→ **TASK STATEMENT**: Retype the entries exactly; omit all pictures.

*** Block opens ***

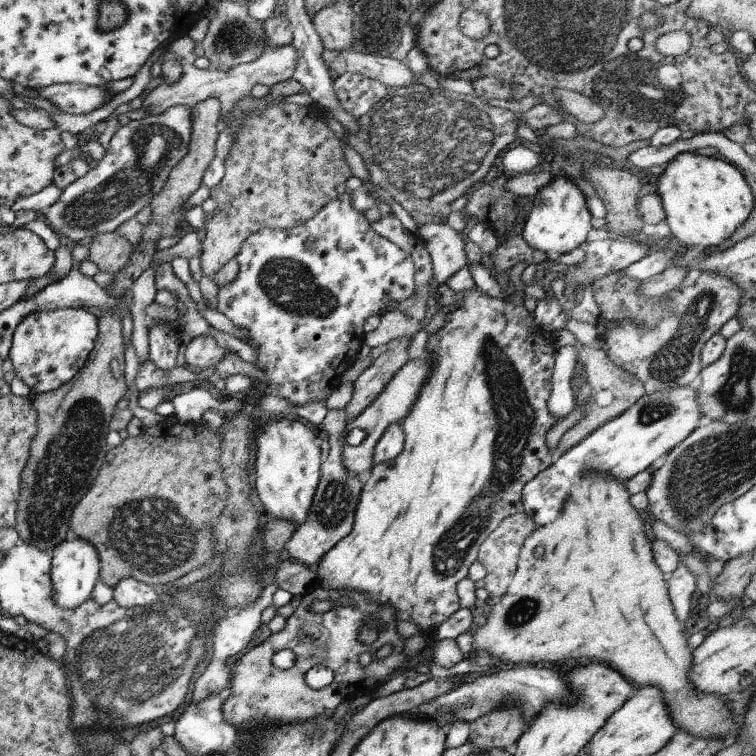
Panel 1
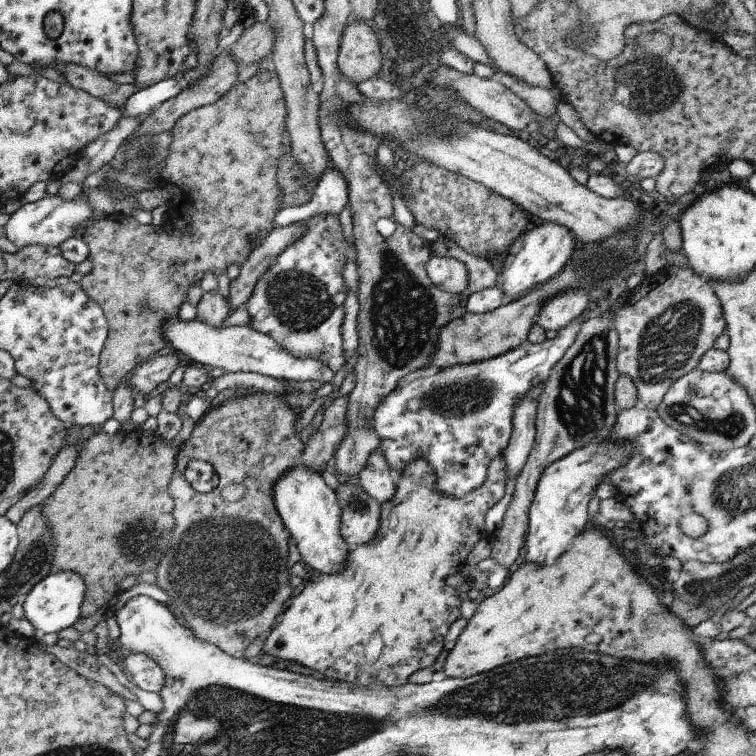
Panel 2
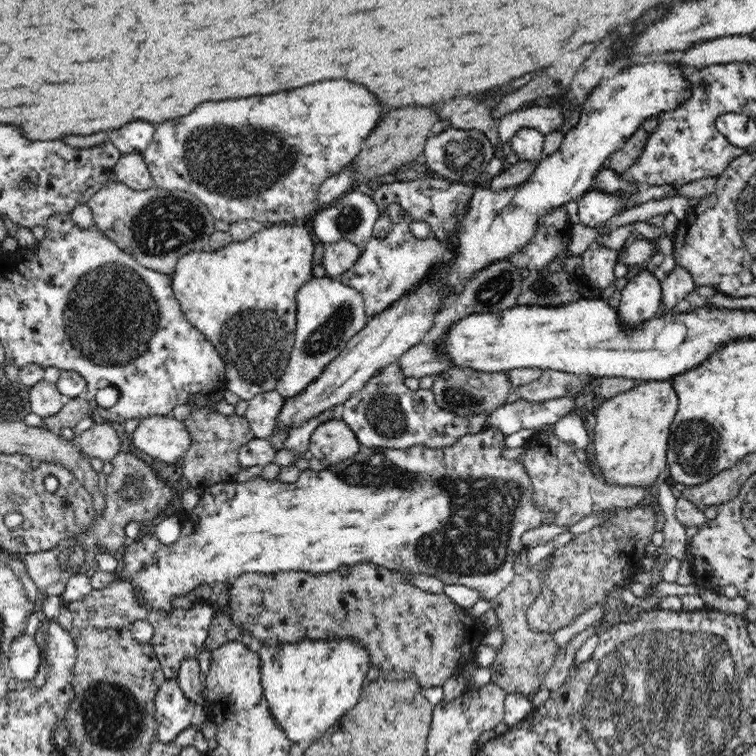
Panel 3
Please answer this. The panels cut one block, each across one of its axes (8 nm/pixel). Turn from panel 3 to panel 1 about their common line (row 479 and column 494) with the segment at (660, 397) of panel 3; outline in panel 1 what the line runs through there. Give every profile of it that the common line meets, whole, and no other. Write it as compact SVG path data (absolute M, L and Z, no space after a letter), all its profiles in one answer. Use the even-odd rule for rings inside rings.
M597 472L581 474L581 480L577 484L573 484L559 516L551 524L535 528L523 540L518 554L517 566L511 577L511 582L507 586L507 592L489 606L490 610L485 624L479 626L472 634L473 649L489 656L495 656L499 661L513 662L515 666L521 664L534 665L537 662L561 662L561 660L575 660L575 658L588 658L588 660L604 663L619 672L629 684L637 688L647 686L647 684L659 688L659 692L663 694L663 704L667 704L670 720L674 721L677 730L683 730L683 732L697 737L723 736L726 744L730 744L737 736L737 732L741 730L739 728L741 717L731 716L724 697L705 694L705 692L693 692L691 682L687 680L687 674L689 674L689 668L691 668L691 648L687 644L688 636L685 634L683 624L675 618L675 612L673 612L673 606L671 606L669 594L667 594L666 576L661 574L653 560L647 524L643 524L647 522L643 522L639 516L639 511L631 506L629 502L631 494L627 492L623 483L611 478L611 476L597 474Z

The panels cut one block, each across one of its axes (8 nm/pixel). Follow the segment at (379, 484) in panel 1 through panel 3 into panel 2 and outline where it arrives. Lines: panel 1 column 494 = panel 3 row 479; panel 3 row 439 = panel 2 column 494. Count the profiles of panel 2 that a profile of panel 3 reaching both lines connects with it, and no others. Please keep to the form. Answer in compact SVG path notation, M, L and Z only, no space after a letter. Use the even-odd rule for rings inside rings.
M415 456L415 460L411 460L401 472L395 477L395 494L385 500L380 505L379 512L379 530L377 534L367 540L365 544L350 547L347 552L347 562L343 564L341 572L335 574L319 574L312 573L304 584L303 589L296 596L291 598L291 602L287 608L284 608L279 619L274 624L269 636L263 641L260 654L277 658L277 660L285 660L285 662L295 662L303 668L309 668L313 672L319 672L325 679L332 678L334 681L345 681L348 683L370 685L373 682L381 682L383 686L394 687L409 683L409 676L416 670L431 668L435 658L443 651L443 636L447 632L449 626L454 620L460 617L459 603L462 599L461 595L454 588L445 584L447 576L457 574L465 567L465 557L473 546L481 539L486 537L483 529L483 516L485 512L493 506L502 496L505 479L505 460L503 456L495 456L489 464L487 464L487 476L483 480L483 484L479 484L479 488L467 492L461 498L453 498L444 496L435 490L435 472L431 468L431 464L427 464L427 460L423 460L423 456Z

*** Block closes ***

→ **COMPLETED EXERCISE**:
Panel 1
Panel 2
Panel 3
Please answer this. The panels cut one block, each across one of its axes (8 nm/pixel). Turn from panel 3 to panel 1 about their common line (row 479 and column 494) with the segment at (660, 397) of panel 3; outline in panel 1 what the line runs through there. Give every profile of it that the common line meets, whole, and no other. Write it as compact SVG path data (absolute M, L and Z, no space after a letter), all its profiles in one answer. Use the even-odd rule for rings inside rings.
M597 472L581 474L581 480L577 484L573 484L559 516L551 524L535 528L523 540L518 554L517 566L511 577L511 582L507 586L507 592L489 606L490 610L485 624L479 626L472 634L473 649L489 656L495 656L499 661L513 662L515 666L521 664L534 665L537 662L561 662L561 660L575 660L575 658L588 658L588 660L604 663L619 672L629 684L637 688L647 686L647 684L659 688L659 692L663 694L663 704L667 704L670 720L674 721L677 730L683 730L683 732L697 737L723 736L726 744L730 744L737 736L737 732L741 730L739 728L741 717L731 716L724 697L705 694L705 692L693 692L691 682L687 680L687 674L689 674L689 668L691 668L691 648L687 644L688 636L685 634L683 624L675 618L675 612L673 612L673 606L671 606L669 594L667 594L666 576L661 574L653 560L647 524L643 524L647 522L643 522L639 516L639 511L631 506L629 502L631 494L627 492L623 483L611 478L611 476L597 474Z

The panels cut one block, each across one of its axes (8 nm/pixel). Follow the segment at (379, 484) in panel 1 through panel 3 into panel 2 and outline where it arrives. Lines: panel 1 column 494 = panel 3 row 479; panel 3 row 439 = panel 2 column 494. Count the profiles of panel 2 that a profile of panel 3 reaching both lines connects with it, and no others. Please keep to the form. Answer in compact SVG path notation, M, L and Z only, no space after a letter. Use the even-odd rule for rings inside rings.
M415 456L415 460L411 460L401 472L395 477L395 494L385 500L380 505L379 512L379 530L377 534L367 540L365 544L350 547L347 552L347 562L343 564L341 572L335 574L319 574L312 573L304 584L303 589L296 596L291 598L291 602L287 608L284 608L279 619L274 624L269 636L263 641L260 654L277 658L277 660L285 660L285 662L295 662L303 668L309 668L313 672L319 672L325 679L332 678L334 681L345 681L348 683L370 685L373 682L381 682L383 686L394 687L409 683L409 676L416 670L431 668L435 658L443 651L443 636L447 632L449 626L454 620L460 617L459 603L462 599L461 595L454 588L445 584L447 576L457 574L465 567L465 557L473 546L481 539L486 537L483 529L483 516L485 512L493 506L502 496L505 479L505 460L503 456L495 456L489 464L487 464L487 476L483 480L483 484L479 484L479 488L467 492L461 498L453 498L444 496L435 490L435 472L431 468L431 464L427 464L427 460L423 460L423 456Z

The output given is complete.